For example, as the predetermined system to make the database, there is a so-called clustering system in which text that constitutes an acquired document is morphologically analyzed to decompose the text into terms and extract the terms so as to group terms similar in appearance tendency. Thus, since grouping is done based on the terms similar in appearance tendency, terms specific to the same specific category belong to the same group. For example, as an example of clustering results, terms associated with baseball such as “Yomiuri Giants” and “Hanshin Tigers,” and terms associated with politics such as “Democratic Liberal Party” and “Cabinet” belong to the same groups, respectively. Thus, a group of terms similar in appearance tendency is defined as a term cluster. In the embodiment, terms to be grouped are limited to the terms appearing in the viewing document of FIG. 4 for the sake of simplification. In FIG. 8, cooking ingredients such as “Sea Urchin,” “Seafood,” and “Shrimp,” terms associated with menus, and the like belong to a term cluster called “Cuisine,” and terms associated with place names such as “Tokyo” and “Chiba” belong to a term cluster called “Travel.” Note that terms that do not belong to the above two term clusters, such as “Taro” and “Special Topic,” are put in a term cluster “Others” for convenience sake.
The first database 103 of the information processing apparatus is generated by the CPU 10 reading and executing the program in which the predetermined database system stored in the memory 11 is written. The generated database 103 is stored in a storage device such as the HDD 12.

---------------

* [Requirement a]: Extract the portion of the passage on term clustering that begins at the words "The first database" and ends after "the HDD 12.".
The text and the records are unrelated material.

* [Provided information]:
---------------

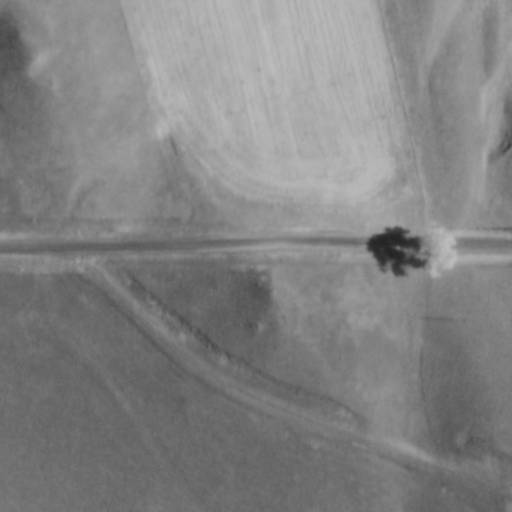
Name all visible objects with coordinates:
road: (256, 240)
road: (263, 401)
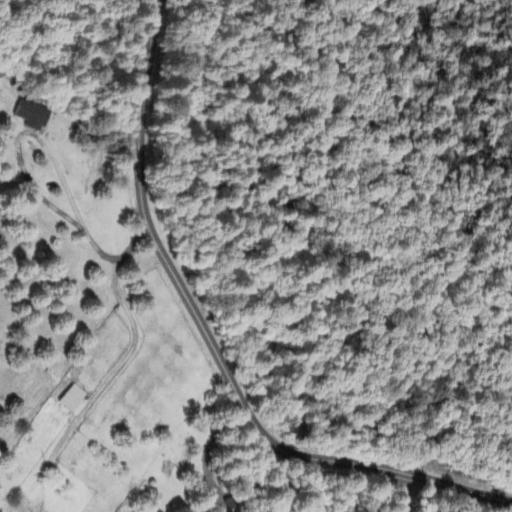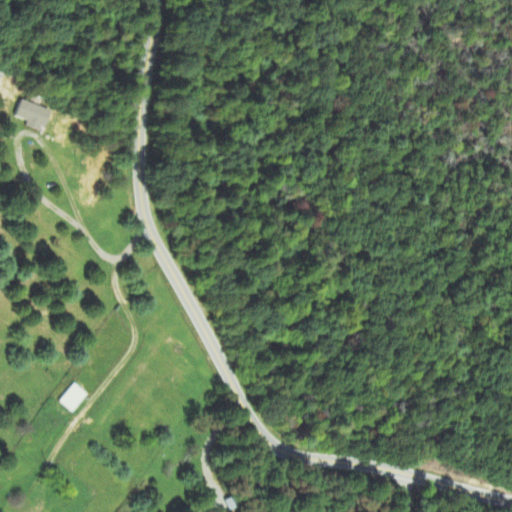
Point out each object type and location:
building: (32, 116)
road: (43, 145)
road: (211, 347)
road: (125, 359)
building: (73, 398)
road: (207, 448)
road: (411, 494)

---------------

* [Requirement b]: Copy every line of the records exactly, leaving the pictures out.

* [Finished answer a]:
The first database 103 of the information processing apparatus is generated by the CPU 10 reading and executing the program in which the predetermined database system stored in the memory 11 is written. The generated database 103 is stored in a storage device such as the HDD 12.

* [Finished answer b]:
Name all visible objects with coordinates:
road: (256, 240)
road: (263, 401)
Point out each object type and location:
building: (32, 116)
road: (43, 145)
road: (211, 347)
road: (125, 359)
building: (73, 398)
road: (207, 448)
road: (411, 494)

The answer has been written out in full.